Lawmakers Criticize Modernization Efforts

Photo by: U.S. Army

Congressional appropriators who oversee military spending have expressed concern about the risky nature of Army modernization efforts.

In creating Army Futures Command in 2018 as a way of speeding development and delivery of cutting-edge capabilities to the force, Army leaders spoke about the need to overcome a risk-averse culture that had slowed research, development and the acquisition process to the point where it was hard to stay ahead of global competitors.

“Failure is an option,” Gen. Mike Murray, Futures Command commanding general, has said on many occasions since his appointment.
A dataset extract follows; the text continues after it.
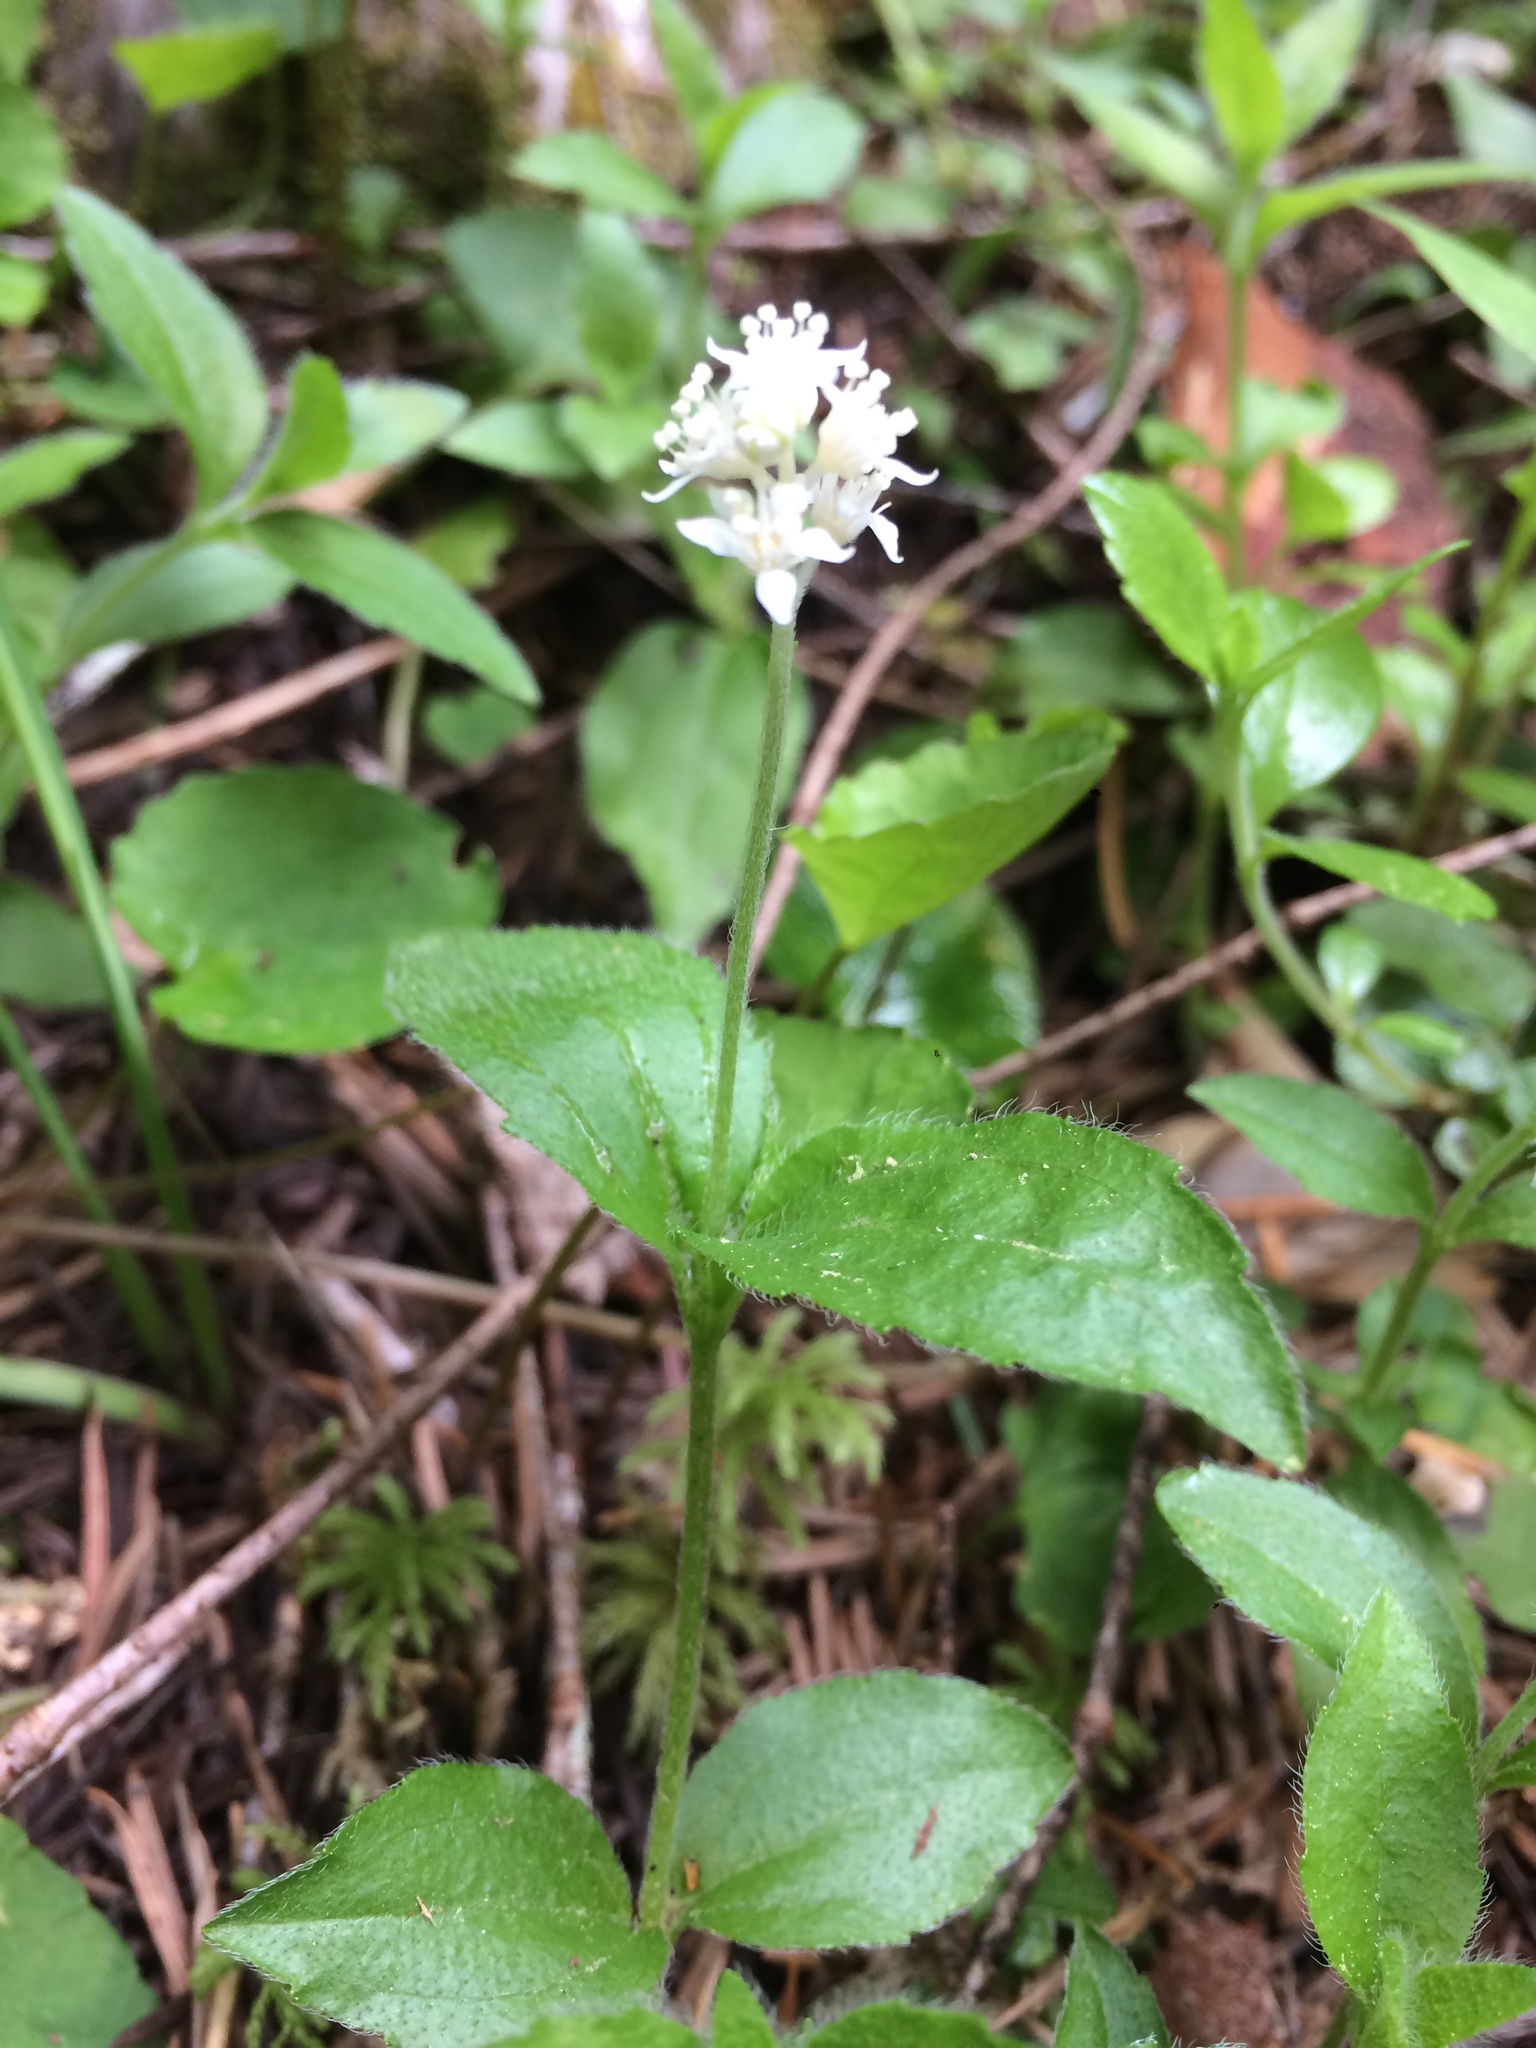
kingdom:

He described the need for the Army to adopt “the entrepreneurial spirit of accepting the risk of failure early and cheaply in order to create the best solutions for our soldiers.”

In January, the Army hit a speed bump in its search for a Bradley Fighting Vehicle replacement, canceling its initial solicitation for what would be an Optionally Manned Fighting Vehicle so it could revise the requirements. 

Army leaders did not consider this a failure but a lesson. Some lawmakers, though, were tougher judges. For example, Rep. Pete Visclosky of Indiana and Rep. Ken Calvert of California, leaders of the House Appropriations Committee’s subcommittee on defense, criticized the Army.

Subcommittee Chairman Visclosky said the cancelation delays the Optionally Manned Fighting Vehicle program by at least two years. “We supported the Army Futures Command as a way for the Army to consolidate its modernization process under one roof. But that first large acquisition program that has come out of the Army Futures Command has fallen flat,” he said during a March 10 hearing on the Army’s fiscal 2021 budget request. “This gives us a great pause when evaluating the request before us.”

“The Army's modernization plan assumes flat budgets. We cannot therefore afford costly mistakes like those that have plagued the Army acquisition in the past, nor can we afford excessive delays,” said Calvert, the panel’s ranking Republican. “Failing is not an option, and failing early is even a bad option, a worse option.”

Army Secretary Ryan McCarthy defended the Futures Command process, saying that under the old process, the Army wouldn’t have stopped the optionally manned vehicle to regroup. Instead, it would have kept going, spending billions before recognizing the problem. 

“We learned early on this program, and what we learned was there was confusion over the requirements,” said Army Chief of Staff Gen. James McConville, who testified alongside McCarthy. To fix this, the Army has gone back to rework its wish list. 

“We are learning with industry. We are learning with our acquisition folks who are used to doing it the old way where we spent a lot of time, five to seven years, developing requirements and in five to seven years developing a system and then investing a lot of money in it and finding out at the end we didn’t get what we wanted,” McConville said. “We are stopping early, and we are redefining the way we do the process to encourage innovation.”